‘Mr. Collins, we will never cross the estuary at this rate. Can you not speed up?’
‘I…! Oh! I think I have swallowed a fish! I…! Oh my!’
Mr. Collins, now progressed to deeper water, was coughing and spluttering and flailing his arms around and indeed looked in danger of drowning. They were out of their depths, and Lizzy had serious cause for concern.
‘Oh my! Oh…’ Mr. Collins disappeared under the waters.
(from Mr. Darcy Goes Overboard, page 78 in the ARC; finished version may be different)
Mr. Darcy Goes Overboard by Belinda Roberts is a fun take on Pride and Prejudice that brings Jane Austen’s beloved characters to the present day and to the English seaside resort town of Salcombe. Roberts parallels the events of Pride and Prejudice but with a modern and comedic twist.
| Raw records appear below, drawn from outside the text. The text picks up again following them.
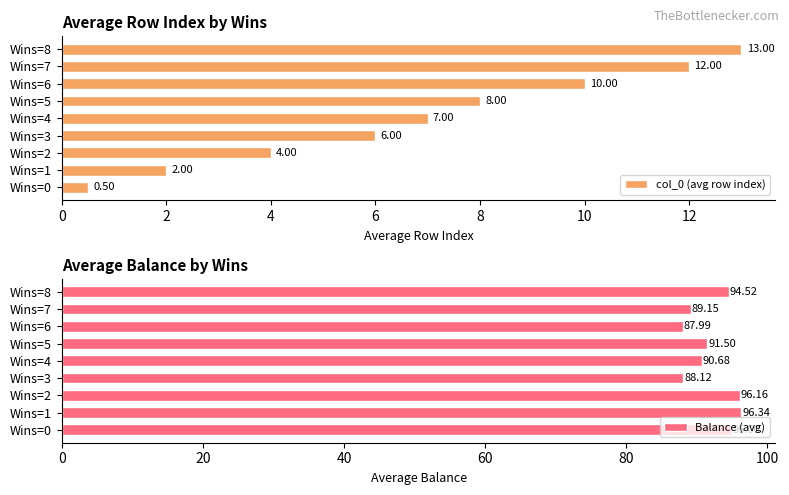

List the labels in order of col_0 (avg row index) value, smallest first.

Wins=0, Wins=1, Wins=2, Wins=3, Wins=4, Wins=5, Wins=6, Wins=7, Wins=8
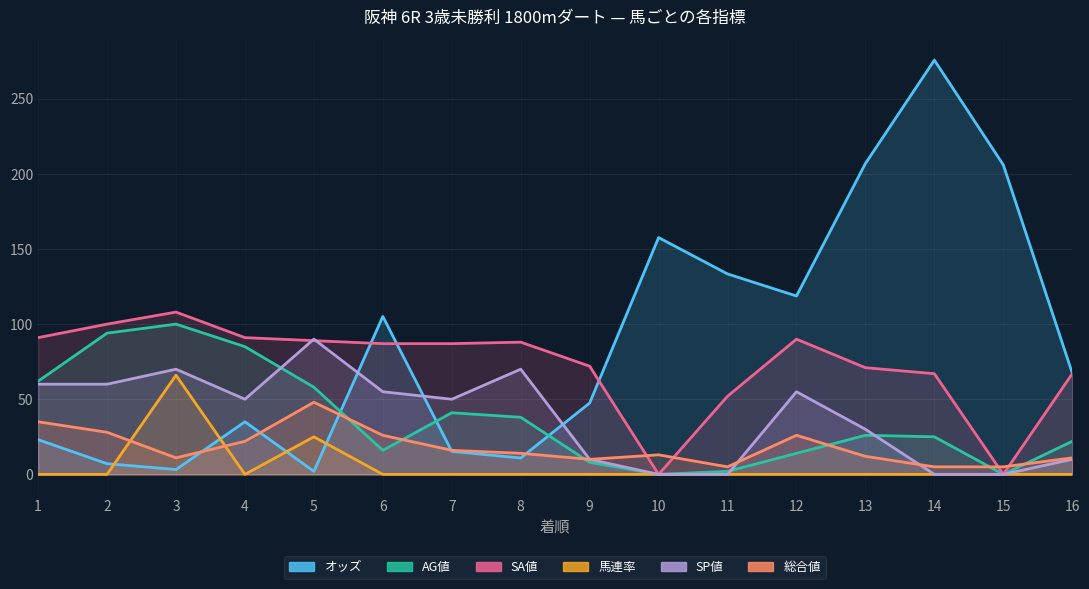

Which category has the highest value across all series?

14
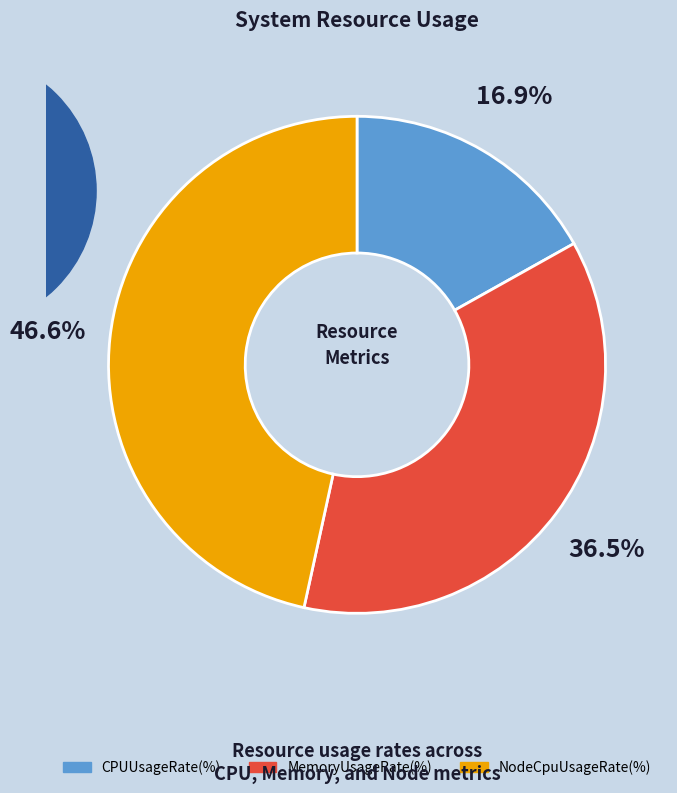

True or false: MemoryUsageRate(%) accounts for 45% of the total.

False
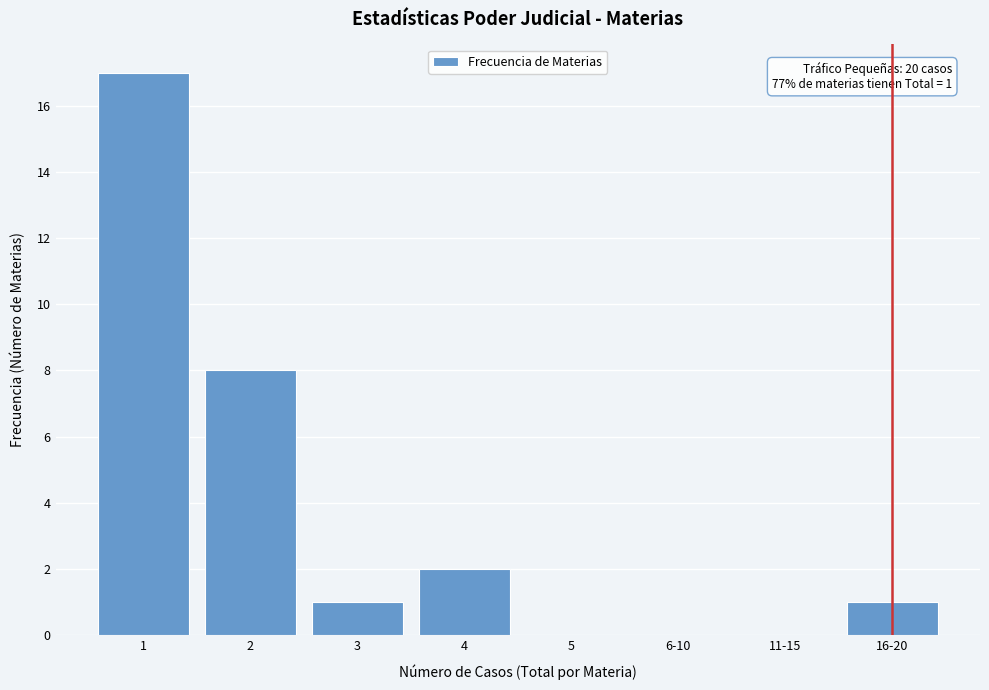

Reading left to right, what are all the values shown in this chart?

1=17	2=8	3=1	4=2	5=0	6-10=0	11-15=0	16-20=1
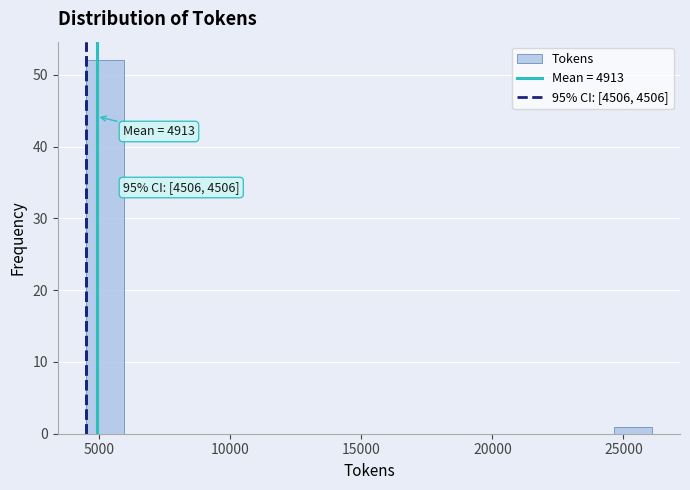

Read against the x-axis, roughly where is the centre of the tallest bar?

5000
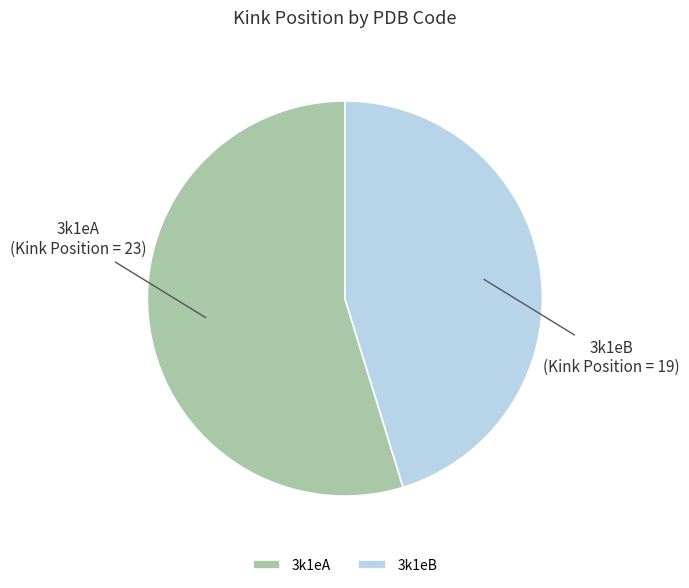

Which category has the smallest portion of the pie?

3k1eB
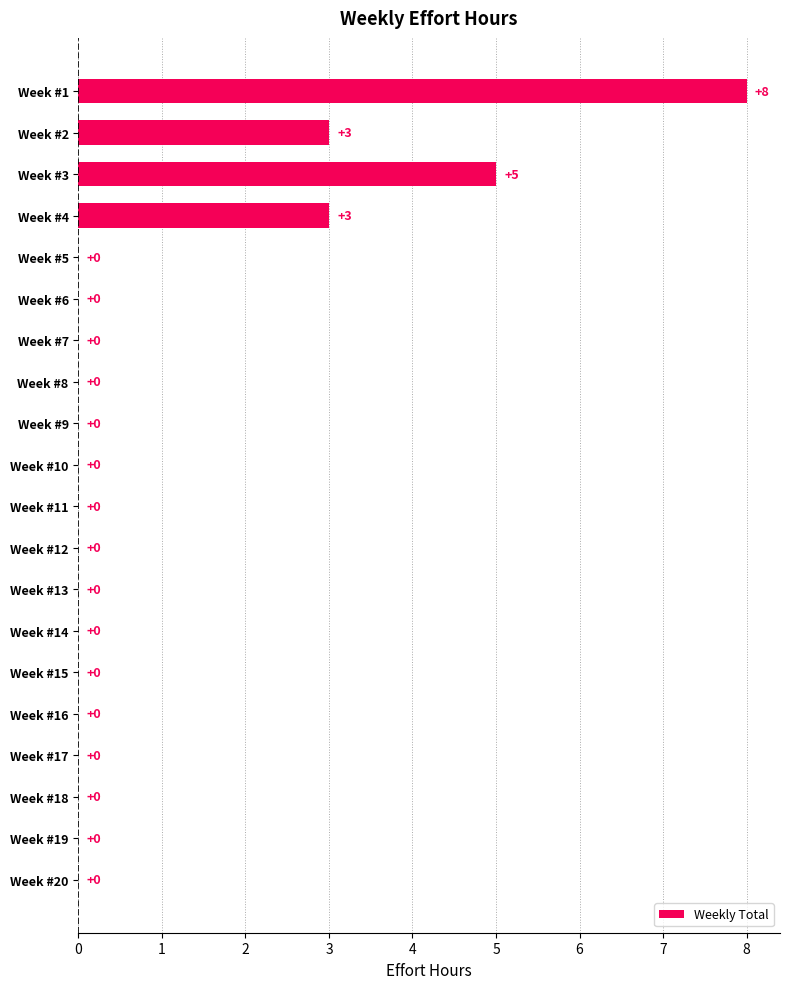

Reading top to bottom, what are all the values shown in this chart?

Week #1=8	Week #2=3	Week #3=5	Week #4=3	Week #5=0	Week #6=0	Week #7=0	Week #8=0	Week #9=0	Week #10=0	Week #11=0	Week #12=0	Week #13=0	Week #14=0	Week #15=0	Week #16=0	Week #17=0	Week #18=0	Week #19=0	Week #20=0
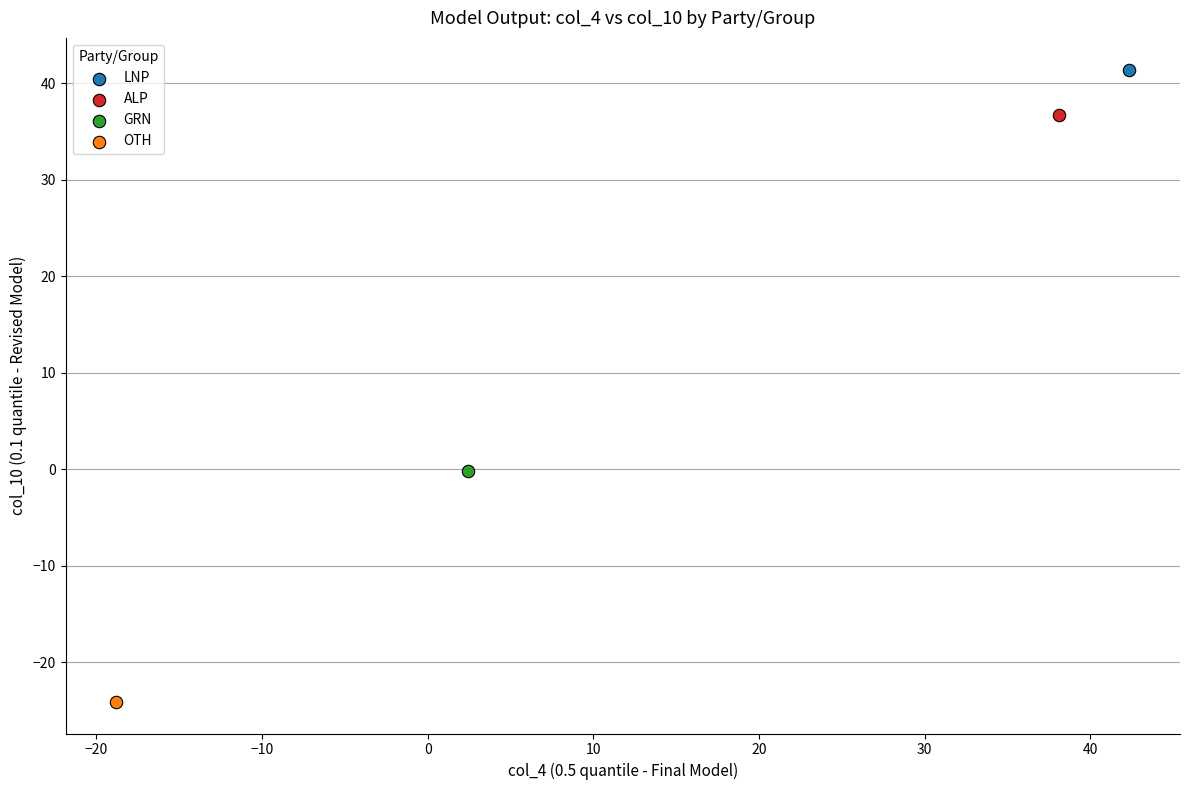

What are all the series names shown in the legend?

LNP, ALP, GRN, OTH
The Bennet family spends much of their time on the beach or the water, Fitzwilliam Darcy and Charles Bingley are rich university students spending the summer at Bingley’s villa, Netherpollock, located across the estuary, and Pemberly is a yacht. Letters are replaced with text messages, and balls and after-dinner pianoforte playing are replaced with group swims and sandcastle contests.
If you don’t like authors messing with Austen’s characters or prefer more serious re-tellings of Austen’s work (which, on some levels, ignores the fact that Austen’s novels are actually very humorous), you’ll want to steer clear of Mr. Darcy Goes Overboard. But if you sometimes like your Austen with a side of ridiculous humor, you should give this one a try. I found myself laughing out loud many times, especially with Mrs. Bennet sending Jane off to Netherpollock in a dinghy as a storm approaches, Lydia and Kitty Bennet streaking across the crowded beach, Mr. Collins bulging out of a wetsuit and unable to swim, and Wickham as a lifeguard.
But the biggest laughs came from Roberts’ description of Lady Catherine de Brrr as a sort of Dolly Parton, without the sweet disposition.
At that moment, a tall, powerful woman appeared on the balcony. She was dressed in skintight black jeans, a black strappy top embroidered with ‘Brrr’ in diamante. Her dyed blond hair was piled high, her nails painted blood red, her feet adorned with high-heeled golden slippers. (page 111 in the ARC; finished version may be different)
My only complaint about the book was the pacing in the middle of the story — right around where Mr. Collins turns his attentions from Lizzy to her friend Charlotte (“Lotte”) Lucas — is a bit rushed. Also, there’s no good explanation for why Mrs. Bennet needs to marry off her daughters. The Bennet property is still entailed, but if they’re considering colleges for their daughters, the girls obviously could support themselves.
Mr. Darcy Goes Overboard is all about the laughs and the ridiculousness. You can’t and shouldn’t stop to contemplate any of the events in the story; just go with the flow and enjoy it for what it is. One could say Roberts goes overboard with all the silliness, but I must admit I rather enjoyed it. At just over 200 pages, it’s a book that can be devoured in just a few hours. It’s the perfect beach read or a bit of fluffy fun at the end of a stressful day.
Disclosure: I received Mr. Darcy Goes Overboard from Sourcebooks for review.